**TEXT UNDER STUDY:**
Peter C. Beller 06.26.08, 12:00 PM ET

 

Inside a soundstage the size of an airplane hangar in the San Fernando Valley, Marty Krofft gazes around the set of Land of the Lost, marveling at what an army of studio craftsmen can do with $5 million. Outside, it's 95 degrees in the smog. Inside, the air conditioning whirs like a jet high above, jungle vines twist around massive pillars standing sentry over a wide Incan staircase. Two dozen reptile-suited extras meander around Will Ferrell, dressed in khaki and waiting for the camera to roll. Crew members doze on fake rocks. A man comes over with slices of cantaloupe and watermelon.

 

The Krofft brothers, Sid, the dreamy creator, and Marty, the ornery businessman, bicker constantly.

 

"There's a big attack," says Sid, pointing to the plaza in the middle of the stage. He has white hair and a faraway gaze, and his voice soars and dips like he's telling a story to children. "The Sleestaks are attacking the main characters."

 

"By the way, we're not giving the plot away today," Marty snaps at him.

 

"I wasn't talking about the movie," Sid protests, rolling his eyes.

 

Ferrell and his costars, Anna Friel (Pushing Daisies) and Danny McBride (The Foot Fist Way), speak their lines quietly into the camera and Marty, getting impatient, asks the publicist, "Can we tell him about the movie?" Then to no one in particular: "The girl has an eating disorder."

 

The Krofft brothers once had their own workshop where they made intricately detailed puppets, sets and costumes. Then came Land of the Lost and a slew of other psychedelic shows that kids worshiped. They were big-time television producers: Between the late '60s and the early '90s, they produced 20 series for NBC, CBS and ABC, opened their own theme park and packed stadiums with live shows for kids. But that was a long time ago--they haven't had a network show since 1994.

**TASK 1:** Can you give the rows from the line with "imulation, Cummins" to the line with "t at Cummins." again, swapping "Cummins" for "Perkins" and leaving everything else as it is?

**DATA FOR THIS TASK:**
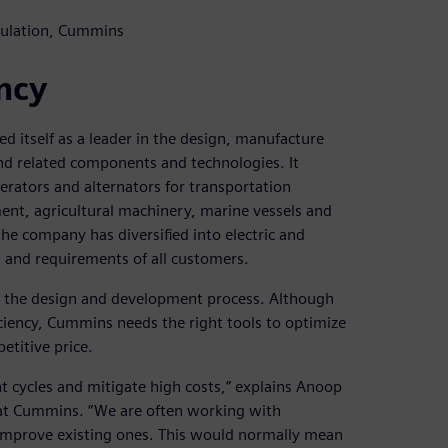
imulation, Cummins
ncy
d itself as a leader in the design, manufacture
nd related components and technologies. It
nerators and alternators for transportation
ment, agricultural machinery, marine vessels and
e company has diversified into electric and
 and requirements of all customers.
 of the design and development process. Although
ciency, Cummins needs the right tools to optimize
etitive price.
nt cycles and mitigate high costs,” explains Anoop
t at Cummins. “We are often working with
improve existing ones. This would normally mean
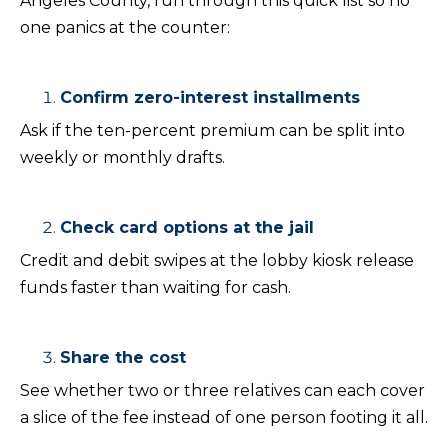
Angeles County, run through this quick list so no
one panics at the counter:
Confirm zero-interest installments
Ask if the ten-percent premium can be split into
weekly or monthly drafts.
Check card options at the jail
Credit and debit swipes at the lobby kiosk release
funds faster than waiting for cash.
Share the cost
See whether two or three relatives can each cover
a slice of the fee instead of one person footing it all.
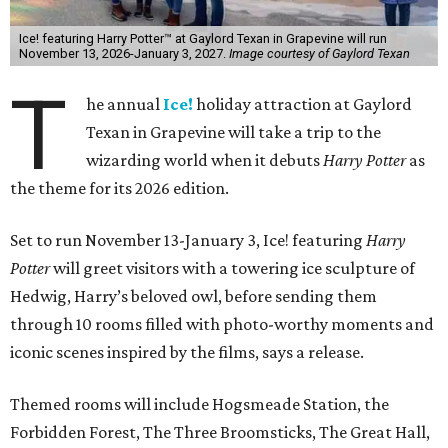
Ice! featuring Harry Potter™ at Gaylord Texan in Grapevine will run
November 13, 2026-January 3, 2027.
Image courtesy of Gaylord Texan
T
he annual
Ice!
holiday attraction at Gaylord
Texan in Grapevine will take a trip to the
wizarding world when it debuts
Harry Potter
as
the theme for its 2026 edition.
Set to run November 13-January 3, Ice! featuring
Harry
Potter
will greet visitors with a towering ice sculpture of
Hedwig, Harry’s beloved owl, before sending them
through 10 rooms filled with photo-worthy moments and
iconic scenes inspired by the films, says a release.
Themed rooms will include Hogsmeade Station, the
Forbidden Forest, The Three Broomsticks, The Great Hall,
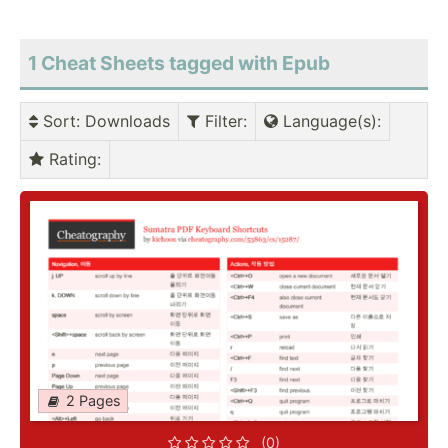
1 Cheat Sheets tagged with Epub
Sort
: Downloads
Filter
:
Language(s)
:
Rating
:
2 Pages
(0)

--

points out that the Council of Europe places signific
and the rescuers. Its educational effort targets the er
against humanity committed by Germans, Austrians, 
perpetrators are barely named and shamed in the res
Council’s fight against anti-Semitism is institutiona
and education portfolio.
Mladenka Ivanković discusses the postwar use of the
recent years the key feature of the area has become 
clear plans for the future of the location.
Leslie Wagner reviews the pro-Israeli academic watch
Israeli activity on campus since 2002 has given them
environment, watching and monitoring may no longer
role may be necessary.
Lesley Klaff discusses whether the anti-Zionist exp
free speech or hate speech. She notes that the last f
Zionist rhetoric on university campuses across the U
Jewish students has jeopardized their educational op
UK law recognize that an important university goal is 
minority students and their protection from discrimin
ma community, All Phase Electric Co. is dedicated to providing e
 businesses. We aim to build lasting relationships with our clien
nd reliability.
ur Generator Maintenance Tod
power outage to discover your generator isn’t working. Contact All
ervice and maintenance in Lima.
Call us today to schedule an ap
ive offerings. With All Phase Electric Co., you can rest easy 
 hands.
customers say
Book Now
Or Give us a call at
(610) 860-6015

--

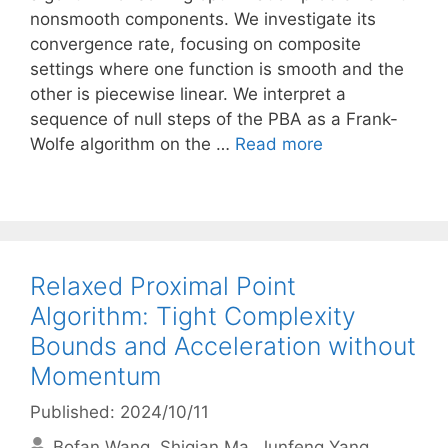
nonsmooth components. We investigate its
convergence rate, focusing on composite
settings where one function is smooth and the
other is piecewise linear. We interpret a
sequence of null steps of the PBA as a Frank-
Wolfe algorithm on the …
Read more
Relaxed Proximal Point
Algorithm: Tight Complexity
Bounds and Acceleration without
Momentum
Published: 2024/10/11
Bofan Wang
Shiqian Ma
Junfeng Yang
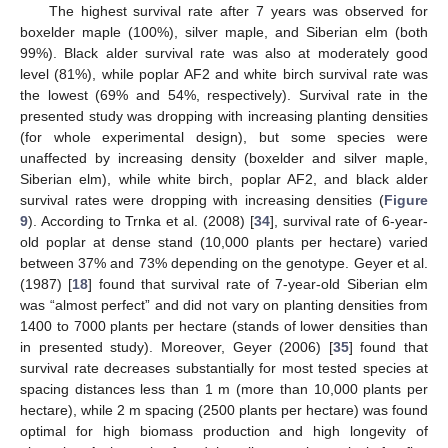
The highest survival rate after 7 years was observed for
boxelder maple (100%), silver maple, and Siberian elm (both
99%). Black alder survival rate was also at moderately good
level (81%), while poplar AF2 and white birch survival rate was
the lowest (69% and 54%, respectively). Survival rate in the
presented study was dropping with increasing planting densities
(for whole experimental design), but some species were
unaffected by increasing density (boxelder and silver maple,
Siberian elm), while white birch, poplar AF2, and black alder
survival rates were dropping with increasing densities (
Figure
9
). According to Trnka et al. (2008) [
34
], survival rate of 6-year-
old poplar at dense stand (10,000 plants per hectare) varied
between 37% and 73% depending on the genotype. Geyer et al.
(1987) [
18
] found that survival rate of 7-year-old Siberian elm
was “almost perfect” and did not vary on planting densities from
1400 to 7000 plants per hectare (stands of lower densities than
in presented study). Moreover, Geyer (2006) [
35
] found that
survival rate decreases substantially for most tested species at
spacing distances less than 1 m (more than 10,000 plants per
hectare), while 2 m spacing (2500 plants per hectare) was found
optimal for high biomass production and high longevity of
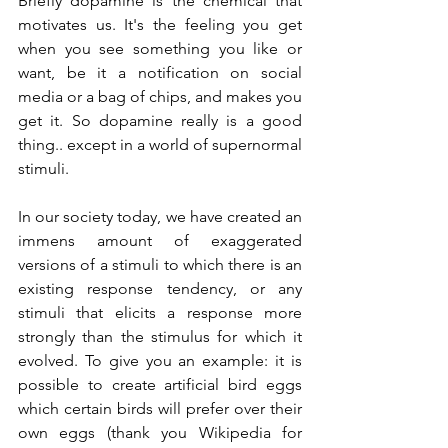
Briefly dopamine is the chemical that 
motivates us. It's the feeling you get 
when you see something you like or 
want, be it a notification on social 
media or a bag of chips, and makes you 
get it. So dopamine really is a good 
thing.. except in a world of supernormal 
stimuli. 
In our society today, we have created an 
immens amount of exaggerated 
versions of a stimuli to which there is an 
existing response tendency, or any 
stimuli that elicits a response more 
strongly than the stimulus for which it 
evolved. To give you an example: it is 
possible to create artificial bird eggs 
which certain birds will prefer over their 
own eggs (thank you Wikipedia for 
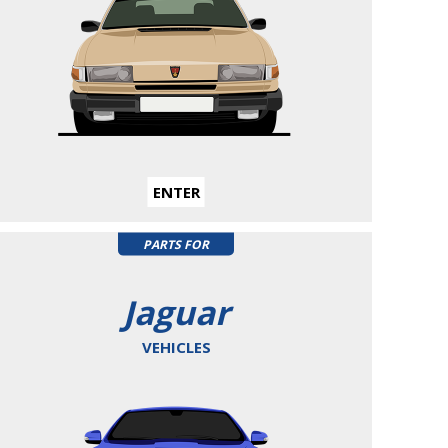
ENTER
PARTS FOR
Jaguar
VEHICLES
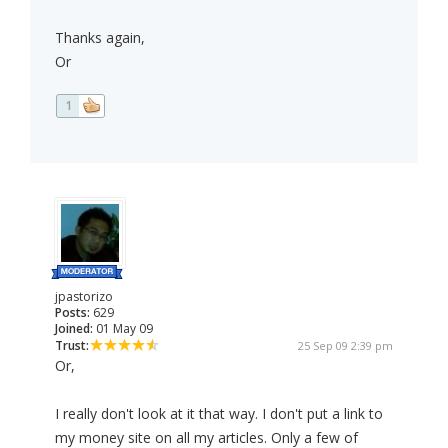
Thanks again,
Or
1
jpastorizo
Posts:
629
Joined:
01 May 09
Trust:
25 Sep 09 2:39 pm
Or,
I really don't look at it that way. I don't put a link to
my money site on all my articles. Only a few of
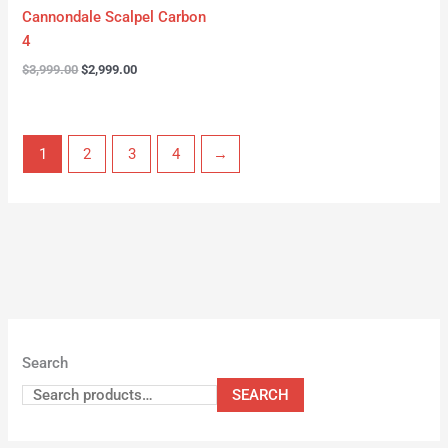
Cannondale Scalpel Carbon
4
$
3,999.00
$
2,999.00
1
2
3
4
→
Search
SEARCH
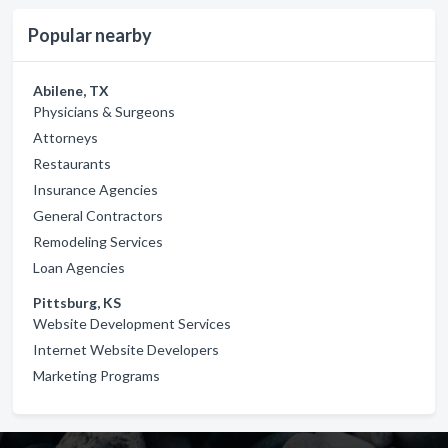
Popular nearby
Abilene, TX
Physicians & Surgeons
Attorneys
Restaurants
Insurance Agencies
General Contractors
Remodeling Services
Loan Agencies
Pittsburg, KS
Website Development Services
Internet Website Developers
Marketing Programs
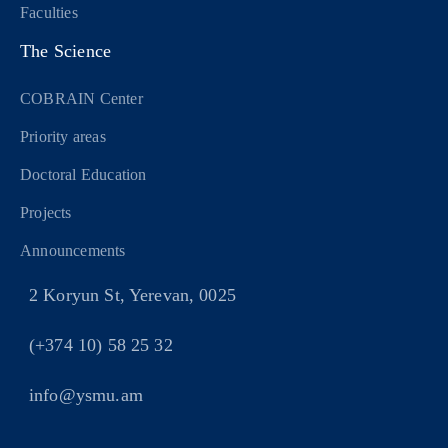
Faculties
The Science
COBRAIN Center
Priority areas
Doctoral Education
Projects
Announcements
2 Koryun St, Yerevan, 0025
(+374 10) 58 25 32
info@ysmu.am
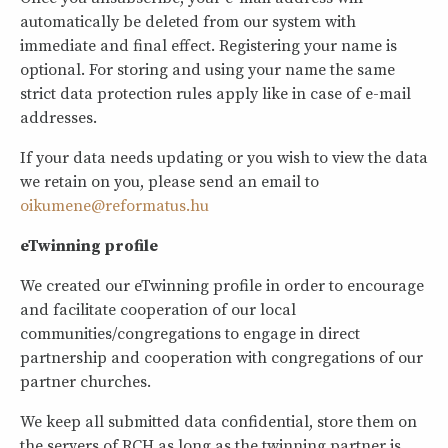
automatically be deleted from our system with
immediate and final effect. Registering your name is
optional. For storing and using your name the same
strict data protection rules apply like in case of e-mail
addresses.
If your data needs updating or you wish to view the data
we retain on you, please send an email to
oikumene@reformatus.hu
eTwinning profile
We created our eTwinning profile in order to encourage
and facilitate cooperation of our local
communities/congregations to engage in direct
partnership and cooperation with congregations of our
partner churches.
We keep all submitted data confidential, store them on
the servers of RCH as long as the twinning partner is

**TASK 2:** Could you return the passage of the Krofft brothers article from "The Krofft brothers once" to "show since 1994.", word for word?

**TASK OUTPUT 1:**
imulation, Perkins
ncy
d itself as a leader in the design, manufacture
nd related components and technologies. It
nerators and alternators for transportation
ment, agricultural machinery, marine vessels and
e company has diversified into electric and
 and requirements of all customers.
 of the design and development process. Although
ciency, Perkins needs the right tools to optimize
etitive price.
nt cycles and mitigate high costs,” explains Anoop
t at Perkins. “We are often working with

**TASK OUTPUT 2:**
The Krofft brothers once had their own workshop where they made intricately detailed puppets, sets and costumes. Then came Land of the Lost and a slew of other psychedelic shows that kids worshiped. They were big-time television producers: Between the late '60s and the early '90s, they produced 20 series for NBC, CBS and ABC, opened their own theme park and packed stadiums with live shows for kids. But that was a long time ago--they haven't had a network show since 1994.